#### WHAT YOU WILL DO
Output the records below in full, word for word; pictures do not belong in it.

#### DATA FOR PROCESSING
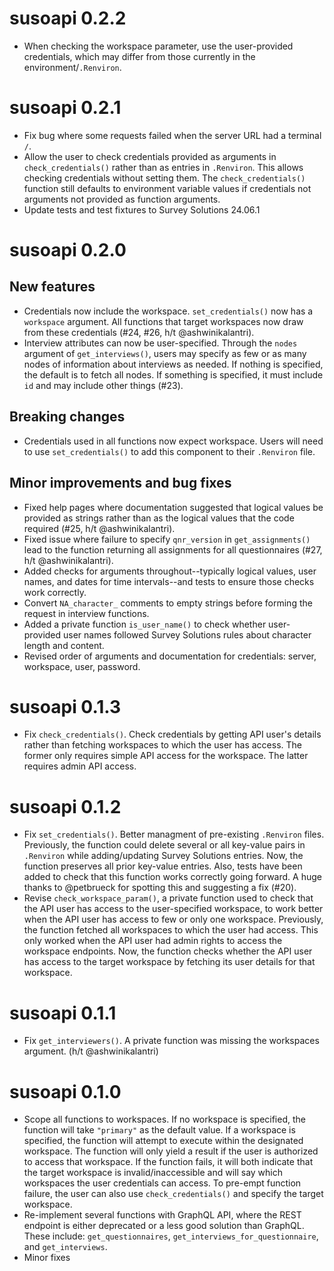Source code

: # susoapi 0.2.2

- When checking the workspace parameter, use the user-provided credentials, which may differ from those currently in the environment/`.Renviron`.

# susoapi 0.2.1

- Fix bug where some requests failed when the server URL had a terminal `/`.
- Allow the user to check credentials provided as arguments in `check_credentials()` rather than as entries in `.Renviron`. This allows checking credentials without setting them. The `check_credentials()` function still defaults to environment variable values if credentials not arguments not provided as function arguments.
- Update tests and test fixtures to Survey Solutions 24.06.1

# susoapi 0.2.0

## New features

- Credentials now include the workspace. `set_credentials()` now has a `workspace` argument. All functions that target workspaces now draw from these credentials (#24, #26, h/t @ashwinikalantri). 
- Interview attributes can now be user-specified. Through the `nodes` argument of `get_interviews()`, users may specify as few or as many nodes of information about interviews as needed. If nothing is specified, the default is to fetch all nodes. If something is specified, it must include `id` and may include other things (#23).

## Breaking changes

- Credentials used in all functions now expect workspace. Users will need to use `set_credentials()` to add this component to their `.Renviron` file.

## Minor improvements and bug fixes

- Fixed help pages where documentation suggested that logical values be provided as strings rather than as the logical values that the code required (#25, h/t @ashwinikalantri).
- Fixed issue where failure to specify `qnr_version` in `get_assignments()` lead to the function returning all assignments for all questionnaires (#27, h/t @ashwinikalantri).
- Added checks for arguments throughout--typically logical values, user names, and dates for time intervals--and tests to ensure those checks work correctly.
- Convert `NA_character_` comments to empty strings before forming the request in interview functions.
- Added a private function `is_user_name()` to check whether user-provided user names followed Survey Solutions rules about character length and content.
- Revised order of arguments and documentation for credentials: server, workspace, user, password.

# susoapi 0.1.3

- Fix `check_credentials()`. Check credentials by getting API user's details rather than fetching workspaces to which the user has access. The former only requires simple API access for the workspace. The latter requires admin API access.

# susoapi 0.1.2

- Fix `set_credentials()`. Better managment of pre-existing `.Renviron` files. Previously, the function could delete several or all key-value pairs in `.Renviron` while adding/updating Survey Solutions entries. Now, the function preserves all prior key-value entries. Also, tests have been added to check that this function works correctly going forward. A huge thanks to @petbrueck for spotting this and suggesting a fix (#20).
- Revise `check_workspace_param()`, a private function used to check that the API user has access to the user-specified workspace, to work better when the API user has access to few or only one workspace. Previously, the function fetched all workspaces to which the user had access. This only worked when the API user had admin rights to access the workspace endpoints. Now, the function checks whether the API user has access to the target workspace by fetching its user details for that workspace.

# susoapi 0.1.1

- Fix `get_interviewers()`. A private function was missing the workspaces argument. (h/t @ashwinikalantri)

# susoapi 0.1.0

- Scope all functions to workspaces. If no workspace is specified, the function will take `"primary"` as the default value. If a workspace is specified, the function will attempt to execute within the designated workspace. The function will only yield a result if the user is authorized to access that workspace. If the function fails, it will both indicate that the target workspace is invalid/inaccessible and will say which workspaces the user credentials can access. To pre-empt function failure, the user can also use `check_credentials()` and specify the target workspace.
- Re-implement several functions with GraphQL API, where the REST endpoint is either deprecated or a less good solution than GraphQL. These include: `get_questionnaires`, `get_interviews_for_questionnaire`, and `get_interviews`.
- Minor fixes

#### ANSWER SECTION
Source code

: # susoapi 0.2.2

- When checking the workspace parameter, use the user-provided credentials, which may differ from those currently in the environment/`.Renviron`.

# susoapi 0.2.1

- Fix bug where some requests failed when the server URL had a terminal `/`.
- Allow the user to check credentials provided as arguments in `check_credentials()` rather than as entries in `.Renviron`. This allows checking credentials without setting them. The `check_credentials()` function still defaults to environment variable values if credentials not arguments not provided as function arguments.
- Update tests and test fixtures to Survey Solutions 24.06.1

# susoapi 0.2.0

## New features

- Credentials now include the workspace. `set_credentials()` now has a `workspace` argument. All functions that target workspaces now draw from these credentials (#24, #26, h/t @ashwinikalantri). 
- Interview attributes can now be user-specified. Through the `nodes` argument of `get_interviews()`, users may specify as few or as many nodes of information about interviews as needed. If nothing is specified, the default is to fetch all nodes. If something is specified, it must include `id` and may include other things (#23).

## Breaking changes

- Credentials used in all functions now expect workspace. Users will need to use `set_credentials()` to add this component to their `.Renviron` file.

## Minor improvements and bug fixes

- Fixed help pages where documentation suggested that logical values be provided as strings rather than as the logical values that the code required (#25, h/t @ashwinikalantri).
- Fixed issue where failure to specify `qnr_version` in `get_assignments()` lead to the function returning all assignments for all questionnaires (#27, h/t @ashwinikalantri).
- Added checks for arguments throughout--typically logical values, user names, and dates for time intervals--and tests to ensure those checks work correctly.
- Convert `NA_character_` comments to empty strings before forming the request in interview functions.
- Added a private function `is_user_name()` to check whether user-provided user names followed Survey Solutions rules about character length and content.
- Revised order of arguments and documentation for credentials: server, workspace, user, password.

# susoapi 0.1.3

- Fix `check_credentials()`. Check credentials by getting API user's details rather than fetching workspaces to which the user has access. The former only requires simple API access for the workspace. The latter requires admin API access.

# susoapi 0.1.2

- Fix `set_credentials()`. Better managment of pre-existing `.Renviron` files. Previously, the function could delete several or all key-value pairs in `.Renviron` while adding/updating Survey Solutions entries. Now, the function preserves all prior key-value entries. Also, tests have been added to check that this function works correctly going forward. A huge thanks to @petbrueck for spotting this and suggesting a fix (#20).
- Revise `check_workspace_param()`, a private function used to check that the API user has access to the user-specified workspace, to work better when the API user has access to few or only one workspace. Previously, the function fetched all workspaces to which the user had access. This only worked when the API user had admin rights to access the workspace endpoints. Now, the function checks whether the API user has access to the target workspace by fetching its user details for that workspace.

# susoapi 0.1.1

- Fix `get_interviewers()`. A private function was missing the workspaces argument. (h/t @ashwinikalantri)

# susoapi 0.1.0

- Scope all functions to workspaces. If no workspace is specified, the function will take `"primary"` as the default value. If a workspace is specified, the function will attempt to execute within the designated workspace. The function will only yield a result if the user is authorized to access that workspace. If the function fails, it will both indicate that the target workspace is invalid/inaccessible and will say which workspaces the user credentials can access. To pre-empt function failure, the user can also use `check_credentials()` and specify the target workspace.
- Re-implement several functions with GraphQL API, where the REST endpoint is either deprecated or a less good solution than GraphQL. These include: `get_questionnaires`, `get_interviews_for_questionnaire`, and `get_interviews`.
- Minor fixes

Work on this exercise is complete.